> GIVEN PASSAGE:

Warning: This post contains adult language thanks in large part to a Trump supporter 

I wasn’t going to write about this. Honestly I was just going to chalk it up to a sore loser but after this most recent encounter I thought I would share my experiences with you.

As I indicated in my previous post I was in Charleston, SC this weekend. On the back of my car I had two Hillary Clinton stickers, a “Love Trumps Hate” and a “Clinton – Kaine 2016”. Let me remind you that South Carolina is a solid red state, no wavering or waffling on this fact.

Sometime this past Saturday, in a parking deck on St. Phillips Street, someone peeled my Hillary stickers off my car and replaced them with a Tim Scott for Senate sticker. Honestly I was surprised but not mad. Better to have a two dollar sticker removed than a brick thrown through my window. Also, I understand that this is an emotional contest and after having lost the last two presidential elections and possibly a third come this November, the majority of citizens in my state are tired of losing.

So when I got home yesterday, I put two more Hillary stickers on my car and went on my merry way. Then I came home for lunch today. I was driving down the road, minding my own business when a red pickup truck following behind me got very close to my rear bumper and started beeping the horn. I wasn’t sure what was going on and looked in my rearview mirror. What I saw was a very angry man yelling and giving me the finger. Now, sometimes I drive too slow so I checked my speed and determined that wasn’t the issue. He aggressively stepped on the gas and pulled into the lane next to me. His window was down so I rolled my down also and heard “Fuck Hillary and Fuck you!” over and over while he waved a Trump button at me. I got to be honest, I was stunned and a little scared. This dumb redneck was angry, I mean, pull a gun on you angry. But we were coming up on a traffic light, still right beside of each other and rather than stopping and facing me like a man, this piece of shit blew through the red light.

> Saved data entries:
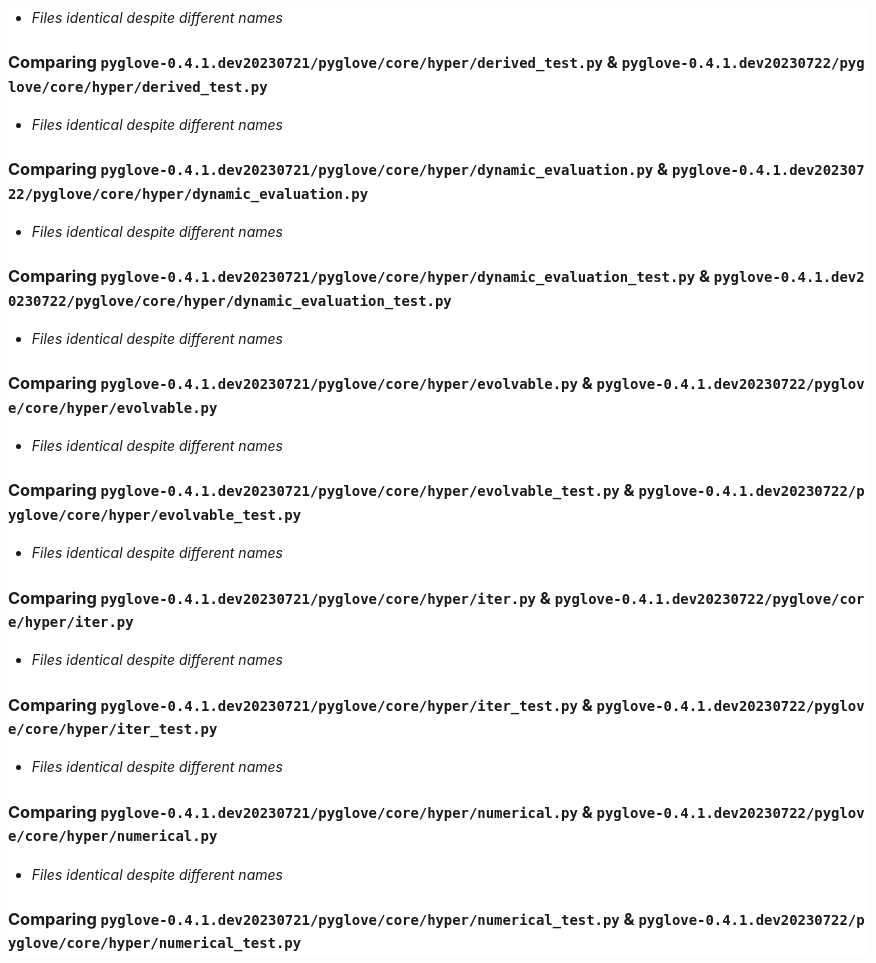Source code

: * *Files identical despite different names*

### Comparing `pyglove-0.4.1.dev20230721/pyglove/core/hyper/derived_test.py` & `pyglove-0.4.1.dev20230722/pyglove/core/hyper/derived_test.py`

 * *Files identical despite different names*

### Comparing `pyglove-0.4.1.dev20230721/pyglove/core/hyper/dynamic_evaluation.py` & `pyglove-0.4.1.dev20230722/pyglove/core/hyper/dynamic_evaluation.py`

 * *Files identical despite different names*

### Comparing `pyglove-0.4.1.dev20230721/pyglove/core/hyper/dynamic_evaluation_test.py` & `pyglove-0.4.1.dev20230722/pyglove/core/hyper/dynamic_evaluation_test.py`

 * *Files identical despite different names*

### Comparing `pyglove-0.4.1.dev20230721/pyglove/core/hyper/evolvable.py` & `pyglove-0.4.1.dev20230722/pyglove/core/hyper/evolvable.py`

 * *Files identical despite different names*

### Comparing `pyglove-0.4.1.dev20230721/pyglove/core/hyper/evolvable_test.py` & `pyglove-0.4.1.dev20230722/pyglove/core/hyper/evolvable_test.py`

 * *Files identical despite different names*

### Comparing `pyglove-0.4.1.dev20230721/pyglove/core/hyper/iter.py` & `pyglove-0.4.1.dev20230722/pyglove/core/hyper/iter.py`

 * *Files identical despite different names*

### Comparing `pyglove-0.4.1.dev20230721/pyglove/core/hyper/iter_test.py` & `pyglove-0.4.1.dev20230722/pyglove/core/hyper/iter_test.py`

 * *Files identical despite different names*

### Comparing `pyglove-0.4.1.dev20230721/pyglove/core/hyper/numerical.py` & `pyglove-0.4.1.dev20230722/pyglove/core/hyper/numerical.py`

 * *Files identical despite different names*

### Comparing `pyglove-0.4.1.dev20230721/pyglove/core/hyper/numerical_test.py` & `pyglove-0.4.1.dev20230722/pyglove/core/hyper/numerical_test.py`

> YOUR TASKS:
- 1) Replace "parking deck" with "parking garage" in the post about the bumper stickers, and give the portion starting at "Sometime this past" and ending at "tired of losing.".
- 2) Check each statement against the post about the bumper stickers. For each one, answer yes or no and quote the words of the post that decide it. (a) The removed stickers were replaced with a Tim Scott for Senate sticker. (b) The driver of the red pickup truck stopped at the traffic light. (c) The writer was angry when the stickers were peeled off.

> ANSWER SET:
- 1)
Sometime this past Saturday, in a parking garage on St. Phillips Street, someone peeled my Hillary stickers off my car and replaced them with a Tim Scott for Senate sticker. Honestly I was surprised but not mad. Better to have a two dollar sticker removed than a brick thrown through my window. Also, I understand that this is an emotional contest and after having lost the last two presidential elections and possibly a third come this November, the majority of citizens in my state are tired of losing.

- 2)
(a) Yes: "replaced them with a Tim Scott for Senate sticker"
(b) No: "this piece of shit blew through the red light"
(c) No: "Honestly I was surprised but not mad."